Ans: Investing a lump sum of Rs 5 lakhs in mutual funds, especially when the market is at an all-time high, requires careful consideration. Your current SIP of Rs 20,000 per month is a commendable start. Let’s assess the right approach to investing this lump sum with a focus on moderate to high risk tolerance and a 5-10 year time horizon.

Market Timing and Lump Sum Investments
Investing a large amount during a market peak can be concerning. Market fluctuations are normal, and predicting the right time to invest is challenging. However, strategies like staggered investments can help mitigate risk.

Systematic Transfer Plan (STP)
Instead of investing the entire amount at once, consider a Systematic Transfer Plan (STP). With STP, you can park your lump sum in a low-risk debt fund and transfer a fixed amount periodically to equity funds. This strategy helps in averaging the purchase cost and reduces the impact of market volatility.

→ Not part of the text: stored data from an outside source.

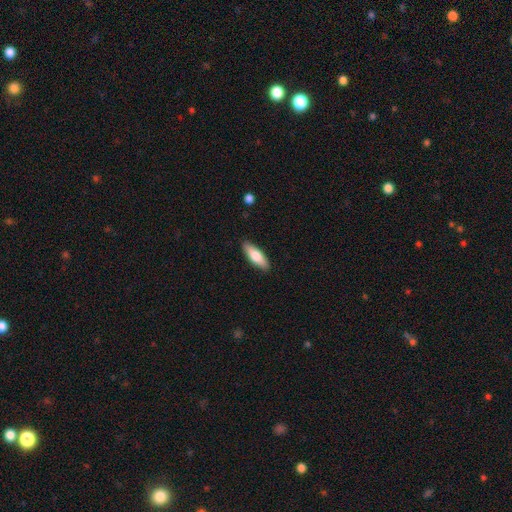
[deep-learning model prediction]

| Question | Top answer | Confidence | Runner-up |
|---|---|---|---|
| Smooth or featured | smooth | 73% | featured or disk (22%) |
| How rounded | in between | 57% | cigar-shaped (42%) |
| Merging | none | 89% | minor disturbance (9%) |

Equity Mutual Funds for Growth
Equity mutual funds are essential for long-term wealth creation. Given your moderate to high risk tolerance, a significant portion of your investment should be in equity funds. Here’s a breakdown of suitable equity funds:

Large Cap Funds
Large cap funds invest in well-established, financially stable companies. They provide steady growth and are less volatile compared to mid and small cap funds. Allocating a portion to large cap funds can add stability to your portfolio.

Mid Cap Funds
Mid cap funds invest in companies with higher growth potential. They are riskier than large cap funds but offer higher returns. Investing in mid cap funds can enhance the growth potential of your portfolio.

Flexi Cap Funds
Flexi cap funds invest across different market capitalizations, providing flexibility and diversification. They can adapt to market conditions, making them a balanced choice for moderate to high risk investors.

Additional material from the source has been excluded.